Expressively alert: Francesco Piemontesi © Marco Borggreve

In the 1780s Mozart took the bold step of throwing himself into life as a freelance composer. Rather than relying on aristocratic patronage he set up a series of subscription concerts, for which he hired the hall, had the tickets printed and wrote new works to attract a paying audience.

The main legacy of these concerts for posterity is the remarkable series of piano concertos that he wrote for himself to play, unequalled by any other major composer. For some years it looked as though these might become the province solely of period instrument specialists in recordings, but the standard grand piano now seems to be back in fashion.
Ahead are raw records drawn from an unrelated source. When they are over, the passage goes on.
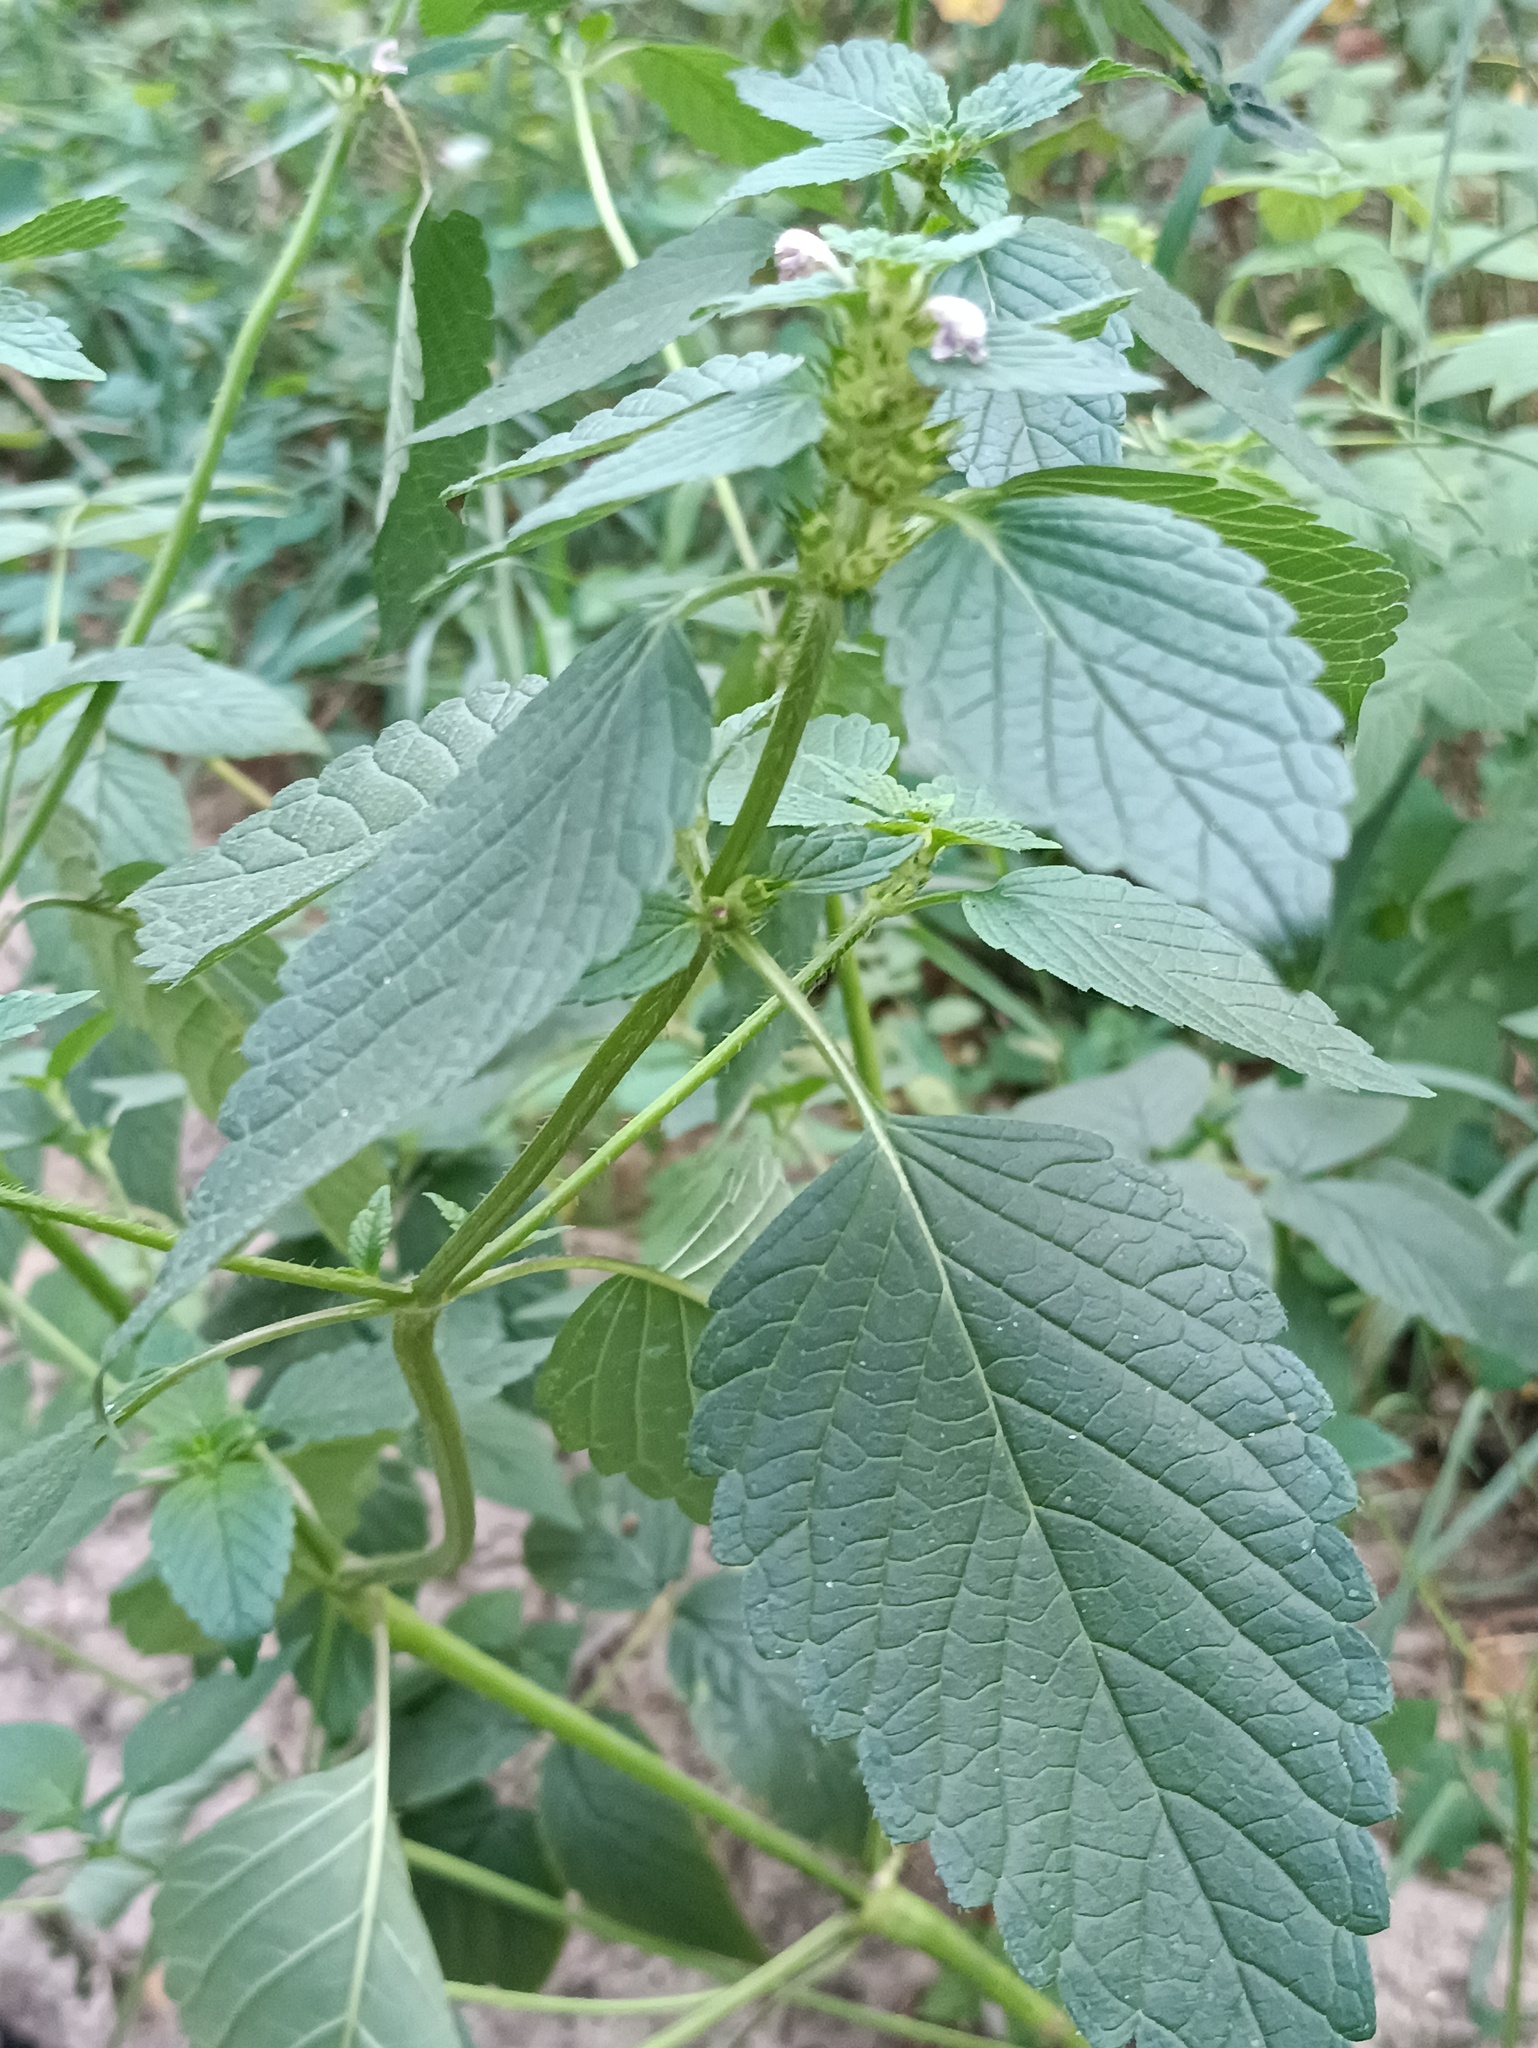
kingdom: Plantae
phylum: Tracheophyta
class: Magnoliopsida
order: Lamiales
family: Lamiaceae
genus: Galeopsis
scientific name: Galeopsis bifida
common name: Bifid hemp-nettle
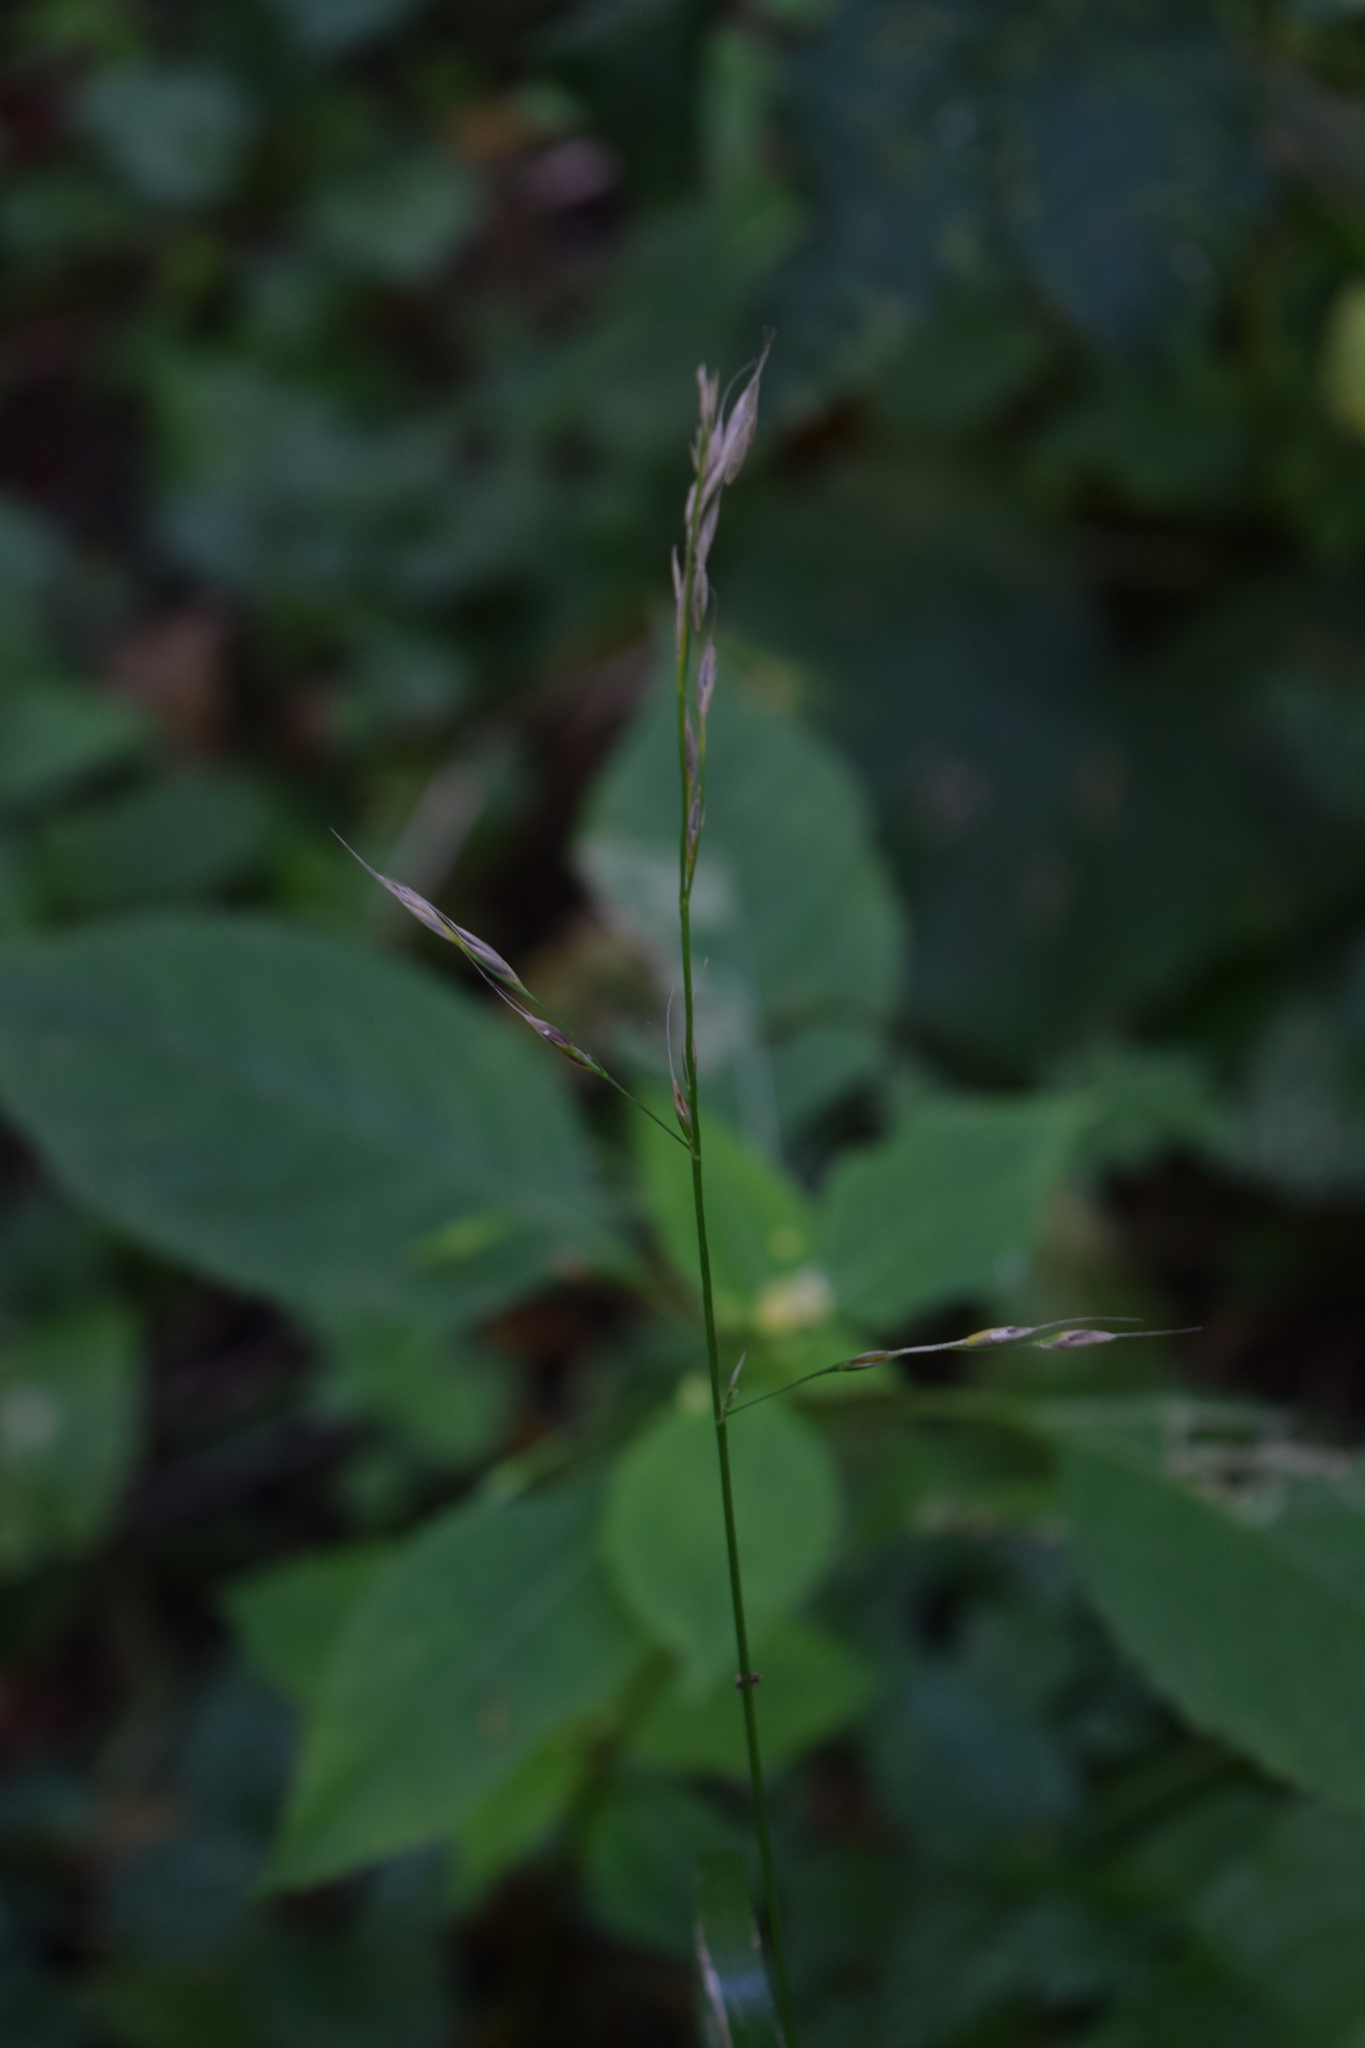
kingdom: Plantae
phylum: Tracheophyta
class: Liliopsida
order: Poales
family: Poaceae
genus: Lolium
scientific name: Lolium giganteum
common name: Giant fescue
Album cover of ‘Mozart: Piano Concertos Nos 19 & 27‘ by Francesco Piemontesi

This is the second disc that young Italian pianist Francesco Piemontesi has made with the Scottish Chamber Orchestra, conducted by Andrew Manze. It pairs the cheerful, intricately woven Piano Concerto No.19, K.459, with the late and more reflective Piano Concerto No.27, K.595, written in the last year of Mozart's life.

It makes just as enjoyable a disc as its predecessor, if not for quite the same reasons. This is more clearly a young man's Mozart, enlivened by a bright eye and a keen, decisive way with the music. It fits that the Scottish Chamber Orchestra's playing is also trim and clear, making the performances all of a piece.

Between them, Piemontesi and Manze propel the Piano Concerto No.19 along at a bubbling, but never forced, pace. The Piano Concerto No.27 is also less introspective than it can be, but Piemontesi is always expressively alert to the clouds that from time to time pass across this music's peaceful, sunlit sky.